Extrait:
Albert Camus défend la cause des ouvriers après un automne social très agité. Pour mettre fin à cette agitation, Renault a signé un accord avec les syndicats prévoyant notamment trois semaines de congés payés, accord qui est étendu en novembre à l'ensemble de la métallurgie parisienne.
On se réjouira de l'extension de l'accord Renault, dans ses dispositions essentielles, à l'ensemble de la métallurgie parisienne. On s'en réjouira d'abord parce qu'il apporte quelques adoucissements à la brutale condition ouvrière et ensuite parce qu'il a été obtenu sans grève. Ceux qui savent ce que représente la grève pour une famille ouvrière feront bon marché, en effet, des considérations sur le maintien nécessaire de l'énergie révolutionnaire. Il est faux d'ailleurs qu'une amélioration du niveau de vie détende la force combative de la classe ouvrière. Le plus souvent, c'est le contraire qui est vrai. A une certaine extrémité de misère, on trouve plus de résignés que de révoltés.

Items extraits d'une collection:
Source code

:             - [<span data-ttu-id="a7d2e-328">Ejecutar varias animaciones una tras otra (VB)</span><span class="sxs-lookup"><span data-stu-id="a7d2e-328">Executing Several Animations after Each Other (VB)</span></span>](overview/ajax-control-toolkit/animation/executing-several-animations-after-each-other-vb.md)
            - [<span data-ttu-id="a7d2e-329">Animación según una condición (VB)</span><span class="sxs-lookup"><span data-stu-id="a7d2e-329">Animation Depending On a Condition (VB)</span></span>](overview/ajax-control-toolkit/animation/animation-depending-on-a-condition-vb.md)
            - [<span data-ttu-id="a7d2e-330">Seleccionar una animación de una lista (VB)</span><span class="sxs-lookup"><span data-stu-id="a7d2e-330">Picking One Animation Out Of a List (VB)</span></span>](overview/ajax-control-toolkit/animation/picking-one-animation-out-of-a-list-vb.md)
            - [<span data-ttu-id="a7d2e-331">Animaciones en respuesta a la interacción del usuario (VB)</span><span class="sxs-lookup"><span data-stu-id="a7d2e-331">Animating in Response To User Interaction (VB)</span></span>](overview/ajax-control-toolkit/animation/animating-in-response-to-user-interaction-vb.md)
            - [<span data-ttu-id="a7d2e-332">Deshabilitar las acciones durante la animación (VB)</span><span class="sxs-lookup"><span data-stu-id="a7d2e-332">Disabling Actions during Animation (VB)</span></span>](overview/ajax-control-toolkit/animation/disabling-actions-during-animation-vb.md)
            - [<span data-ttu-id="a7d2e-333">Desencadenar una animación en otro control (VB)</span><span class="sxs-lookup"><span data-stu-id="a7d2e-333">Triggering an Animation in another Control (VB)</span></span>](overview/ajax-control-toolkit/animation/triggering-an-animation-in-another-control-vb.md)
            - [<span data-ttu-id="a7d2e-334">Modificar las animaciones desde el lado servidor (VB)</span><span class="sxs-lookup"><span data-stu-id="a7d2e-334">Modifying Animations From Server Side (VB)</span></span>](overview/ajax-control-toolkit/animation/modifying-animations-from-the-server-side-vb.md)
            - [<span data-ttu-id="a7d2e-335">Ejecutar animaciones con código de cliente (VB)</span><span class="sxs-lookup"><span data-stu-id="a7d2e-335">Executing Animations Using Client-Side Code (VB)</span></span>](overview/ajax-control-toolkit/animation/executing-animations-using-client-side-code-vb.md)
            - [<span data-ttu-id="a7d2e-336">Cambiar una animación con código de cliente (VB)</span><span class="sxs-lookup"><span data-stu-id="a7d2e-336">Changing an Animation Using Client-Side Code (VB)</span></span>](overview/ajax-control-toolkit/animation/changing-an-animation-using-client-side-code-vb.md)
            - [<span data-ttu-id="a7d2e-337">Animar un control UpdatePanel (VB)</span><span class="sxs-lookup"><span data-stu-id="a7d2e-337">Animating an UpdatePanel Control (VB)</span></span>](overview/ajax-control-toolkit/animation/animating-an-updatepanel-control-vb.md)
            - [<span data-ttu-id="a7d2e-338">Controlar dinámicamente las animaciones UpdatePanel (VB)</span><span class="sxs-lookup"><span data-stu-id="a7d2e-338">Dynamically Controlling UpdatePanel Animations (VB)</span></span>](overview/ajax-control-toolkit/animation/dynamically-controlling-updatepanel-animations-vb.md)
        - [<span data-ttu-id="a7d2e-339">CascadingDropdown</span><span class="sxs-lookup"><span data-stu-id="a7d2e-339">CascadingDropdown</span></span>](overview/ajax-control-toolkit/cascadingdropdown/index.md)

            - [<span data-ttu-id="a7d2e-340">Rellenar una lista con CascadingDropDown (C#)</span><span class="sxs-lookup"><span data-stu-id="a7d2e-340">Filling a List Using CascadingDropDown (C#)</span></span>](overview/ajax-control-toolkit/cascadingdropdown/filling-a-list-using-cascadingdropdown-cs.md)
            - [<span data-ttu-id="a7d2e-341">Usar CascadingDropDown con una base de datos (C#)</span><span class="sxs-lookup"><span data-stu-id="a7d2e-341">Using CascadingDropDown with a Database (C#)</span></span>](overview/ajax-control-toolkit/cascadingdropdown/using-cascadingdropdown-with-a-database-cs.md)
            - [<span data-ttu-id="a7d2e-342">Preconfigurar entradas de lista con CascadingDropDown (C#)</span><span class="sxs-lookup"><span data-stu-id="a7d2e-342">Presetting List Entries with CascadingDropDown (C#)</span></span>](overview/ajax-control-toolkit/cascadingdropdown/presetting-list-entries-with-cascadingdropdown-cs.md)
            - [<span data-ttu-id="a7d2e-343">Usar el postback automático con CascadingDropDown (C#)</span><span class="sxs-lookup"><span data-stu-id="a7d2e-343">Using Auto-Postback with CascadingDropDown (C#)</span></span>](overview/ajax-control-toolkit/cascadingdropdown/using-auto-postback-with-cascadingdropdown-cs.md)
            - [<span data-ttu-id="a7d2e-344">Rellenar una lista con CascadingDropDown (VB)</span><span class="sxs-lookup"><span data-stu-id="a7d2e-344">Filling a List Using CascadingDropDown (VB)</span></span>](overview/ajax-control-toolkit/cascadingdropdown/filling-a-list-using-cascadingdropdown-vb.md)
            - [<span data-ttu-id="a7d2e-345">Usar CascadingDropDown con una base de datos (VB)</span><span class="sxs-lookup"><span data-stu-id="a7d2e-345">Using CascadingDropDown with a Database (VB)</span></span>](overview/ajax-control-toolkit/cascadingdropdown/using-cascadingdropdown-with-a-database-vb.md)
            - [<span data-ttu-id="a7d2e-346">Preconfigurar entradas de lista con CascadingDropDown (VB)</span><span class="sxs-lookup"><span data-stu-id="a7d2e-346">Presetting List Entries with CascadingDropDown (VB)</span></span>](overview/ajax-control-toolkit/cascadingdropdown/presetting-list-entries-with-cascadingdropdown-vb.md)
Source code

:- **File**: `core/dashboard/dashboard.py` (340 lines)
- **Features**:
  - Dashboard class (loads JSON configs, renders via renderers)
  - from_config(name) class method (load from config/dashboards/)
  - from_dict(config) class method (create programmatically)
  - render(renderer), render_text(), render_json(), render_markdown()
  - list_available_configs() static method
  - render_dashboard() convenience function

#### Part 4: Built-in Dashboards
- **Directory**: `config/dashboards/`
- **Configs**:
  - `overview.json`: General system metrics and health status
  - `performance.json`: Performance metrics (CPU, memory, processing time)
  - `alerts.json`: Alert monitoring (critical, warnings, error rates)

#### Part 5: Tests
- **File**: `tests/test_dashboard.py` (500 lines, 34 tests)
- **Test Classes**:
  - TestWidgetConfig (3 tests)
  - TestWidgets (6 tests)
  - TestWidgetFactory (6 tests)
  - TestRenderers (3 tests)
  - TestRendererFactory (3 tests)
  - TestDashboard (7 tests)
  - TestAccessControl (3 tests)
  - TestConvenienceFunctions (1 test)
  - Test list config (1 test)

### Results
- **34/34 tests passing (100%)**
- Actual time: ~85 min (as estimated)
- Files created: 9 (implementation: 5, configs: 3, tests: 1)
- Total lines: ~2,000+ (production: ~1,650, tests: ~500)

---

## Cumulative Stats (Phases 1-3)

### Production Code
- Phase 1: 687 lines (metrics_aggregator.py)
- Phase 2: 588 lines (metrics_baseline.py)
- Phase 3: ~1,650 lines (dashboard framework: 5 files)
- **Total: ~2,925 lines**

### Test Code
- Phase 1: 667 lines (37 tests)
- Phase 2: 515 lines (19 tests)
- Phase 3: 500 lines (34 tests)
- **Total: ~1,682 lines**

Travail à faire:
1 - D'après l'extrait, combien de semaines de congés payés l'accord signé par Renault avec les syndicats prévoyait-il ?
2 - Traduisez en anglais cette phrase de l'extrait : « Il est faux d'ailleurs qu'une amélioration du niveau de vie détende la force combative de la classe ouvrière. »
Les items forment un matériau distinct de l'extrait.

Réponses attendues:
1 - Trois semaines.

2 - Moreover, it is false that an improvement in the standard of living weakens the fighting strength of the working class.